Руководство компартии Югославии оказалось безраздельно в руках шпионов и убийц, наймитов англо-американского империализма. Англо-американские шпионы в Белграде, разгромив основное коммунистическое ядро КПЮ и узурпировав власть в партии, осуществили контрреволюционный переворот в стране. Совершив беспримерный в истории акт измены и предательства, югославские буржуазные националисты ускоренными темпами провели ликвидацию народно-демократического строя в Югославии и установили антидемократический, антикоммунистический режим фашистского типа.

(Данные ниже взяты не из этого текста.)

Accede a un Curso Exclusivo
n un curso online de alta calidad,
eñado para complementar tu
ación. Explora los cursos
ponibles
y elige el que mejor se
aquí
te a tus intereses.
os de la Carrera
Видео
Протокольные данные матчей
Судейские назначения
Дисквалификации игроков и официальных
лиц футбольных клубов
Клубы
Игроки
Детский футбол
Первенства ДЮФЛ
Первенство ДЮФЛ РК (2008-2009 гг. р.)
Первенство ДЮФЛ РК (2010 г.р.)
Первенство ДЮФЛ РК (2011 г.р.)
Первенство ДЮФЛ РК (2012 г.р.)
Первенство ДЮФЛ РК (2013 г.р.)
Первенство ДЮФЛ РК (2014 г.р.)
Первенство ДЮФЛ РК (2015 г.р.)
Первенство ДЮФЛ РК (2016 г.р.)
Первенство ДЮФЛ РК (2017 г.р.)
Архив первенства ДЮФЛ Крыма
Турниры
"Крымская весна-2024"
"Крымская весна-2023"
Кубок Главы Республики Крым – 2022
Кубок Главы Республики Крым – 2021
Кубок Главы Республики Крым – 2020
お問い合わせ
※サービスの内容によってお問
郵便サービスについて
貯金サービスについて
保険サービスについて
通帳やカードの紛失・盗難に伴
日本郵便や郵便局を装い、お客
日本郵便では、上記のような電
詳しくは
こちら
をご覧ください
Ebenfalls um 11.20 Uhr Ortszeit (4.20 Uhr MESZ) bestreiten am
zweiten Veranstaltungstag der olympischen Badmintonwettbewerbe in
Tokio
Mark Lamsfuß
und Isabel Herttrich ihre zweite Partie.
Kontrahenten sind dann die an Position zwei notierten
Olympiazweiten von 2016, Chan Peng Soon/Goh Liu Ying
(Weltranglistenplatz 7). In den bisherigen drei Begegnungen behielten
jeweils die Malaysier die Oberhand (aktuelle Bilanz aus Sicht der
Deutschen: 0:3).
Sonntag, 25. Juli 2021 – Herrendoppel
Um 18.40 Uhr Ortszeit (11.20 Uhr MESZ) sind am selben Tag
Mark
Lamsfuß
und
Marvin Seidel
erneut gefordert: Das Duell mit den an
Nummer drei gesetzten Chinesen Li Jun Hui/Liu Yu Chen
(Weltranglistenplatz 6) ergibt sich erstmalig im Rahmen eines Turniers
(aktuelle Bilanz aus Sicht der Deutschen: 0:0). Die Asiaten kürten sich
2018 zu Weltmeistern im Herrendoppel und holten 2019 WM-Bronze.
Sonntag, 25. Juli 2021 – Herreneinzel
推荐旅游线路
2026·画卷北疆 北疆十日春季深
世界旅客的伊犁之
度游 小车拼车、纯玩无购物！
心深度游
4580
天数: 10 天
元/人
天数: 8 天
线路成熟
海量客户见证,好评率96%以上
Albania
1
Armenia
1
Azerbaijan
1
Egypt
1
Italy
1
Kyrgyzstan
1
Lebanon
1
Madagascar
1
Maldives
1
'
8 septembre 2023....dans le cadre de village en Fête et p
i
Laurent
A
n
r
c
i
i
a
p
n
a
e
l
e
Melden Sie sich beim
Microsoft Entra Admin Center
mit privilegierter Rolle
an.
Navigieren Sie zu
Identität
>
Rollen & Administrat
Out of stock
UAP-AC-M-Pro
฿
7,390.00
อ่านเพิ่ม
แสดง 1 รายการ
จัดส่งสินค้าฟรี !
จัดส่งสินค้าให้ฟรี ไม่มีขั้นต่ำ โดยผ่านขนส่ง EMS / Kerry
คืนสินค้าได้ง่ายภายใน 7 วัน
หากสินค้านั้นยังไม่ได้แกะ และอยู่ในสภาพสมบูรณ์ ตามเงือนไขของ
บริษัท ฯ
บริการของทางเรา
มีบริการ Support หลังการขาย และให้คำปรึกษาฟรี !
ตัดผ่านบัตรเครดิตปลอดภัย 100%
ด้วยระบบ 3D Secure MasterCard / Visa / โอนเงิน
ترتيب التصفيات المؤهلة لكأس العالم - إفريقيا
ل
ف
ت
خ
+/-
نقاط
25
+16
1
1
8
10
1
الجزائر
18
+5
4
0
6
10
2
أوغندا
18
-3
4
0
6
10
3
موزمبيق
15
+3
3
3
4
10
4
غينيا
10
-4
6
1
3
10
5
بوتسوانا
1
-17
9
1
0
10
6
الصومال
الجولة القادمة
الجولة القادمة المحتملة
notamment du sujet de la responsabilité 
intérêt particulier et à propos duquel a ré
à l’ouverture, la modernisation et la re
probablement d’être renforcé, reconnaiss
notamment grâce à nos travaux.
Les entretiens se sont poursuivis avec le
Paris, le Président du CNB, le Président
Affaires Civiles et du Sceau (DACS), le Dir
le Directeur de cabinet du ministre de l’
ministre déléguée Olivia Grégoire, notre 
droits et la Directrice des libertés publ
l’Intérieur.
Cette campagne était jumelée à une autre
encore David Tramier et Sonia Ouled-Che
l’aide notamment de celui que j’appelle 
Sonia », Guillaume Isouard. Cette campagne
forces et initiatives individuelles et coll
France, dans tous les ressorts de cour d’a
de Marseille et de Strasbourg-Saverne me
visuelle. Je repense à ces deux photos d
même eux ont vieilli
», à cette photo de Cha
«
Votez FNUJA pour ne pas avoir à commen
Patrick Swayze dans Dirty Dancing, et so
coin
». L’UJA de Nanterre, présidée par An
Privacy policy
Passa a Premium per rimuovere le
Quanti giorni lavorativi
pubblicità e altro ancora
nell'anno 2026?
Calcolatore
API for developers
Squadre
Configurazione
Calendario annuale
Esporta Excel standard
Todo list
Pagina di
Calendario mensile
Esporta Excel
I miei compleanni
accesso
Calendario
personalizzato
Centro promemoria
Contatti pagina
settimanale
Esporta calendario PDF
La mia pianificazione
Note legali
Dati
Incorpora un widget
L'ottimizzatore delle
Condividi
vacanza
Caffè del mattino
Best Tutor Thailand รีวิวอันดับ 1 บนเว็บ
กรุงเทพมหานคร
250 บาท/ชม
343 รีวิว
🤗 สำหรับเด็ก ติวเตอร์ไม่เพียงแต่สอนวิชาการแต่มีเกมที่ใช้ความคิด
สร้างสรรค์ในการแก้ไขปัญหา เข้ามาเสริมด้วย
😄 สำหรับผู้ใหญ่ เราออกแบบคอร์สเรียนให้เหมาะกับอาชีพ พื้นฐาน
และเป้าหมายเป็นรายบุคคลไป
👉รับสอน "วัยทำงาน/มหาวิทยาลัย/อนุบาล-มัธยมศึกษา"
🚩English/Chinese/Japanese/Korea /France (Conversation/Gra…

Главной опорой югославских фашистов является военно-полицейский и антинародный бюрократический аппарат. В югославской армии в настоящее время находится более 600 тыс. чел., в полиции Ранковича, пограничных войсках и специальных воинских частях имеется не менее 300 тысяч человек. Таким образом, в Югославии под ружьем имеется более 900 тыс. чел., т.е. в три раза больше, чем во время войны против фашистских захватчиков. Страна превращена фактически в военный лагерь.

… Реставрация капитализма в промышленности Югославии выражается прежде всего в том, что государственный сектор, находясь в руках антинародного правительства, перестал быть народным достоянием. Клика Тито-Ранковича, узурпировав власть, всемерно усиливает в промышленности государственный капитализм, который все более и более зависит от иностранных капиталистических монополий, и использует его в целях эксплуатации рабочего класса и развития капитализма в стране. Клика Тито открыла широкие возможности для проникновения иностранного капитала в экономику Югославии.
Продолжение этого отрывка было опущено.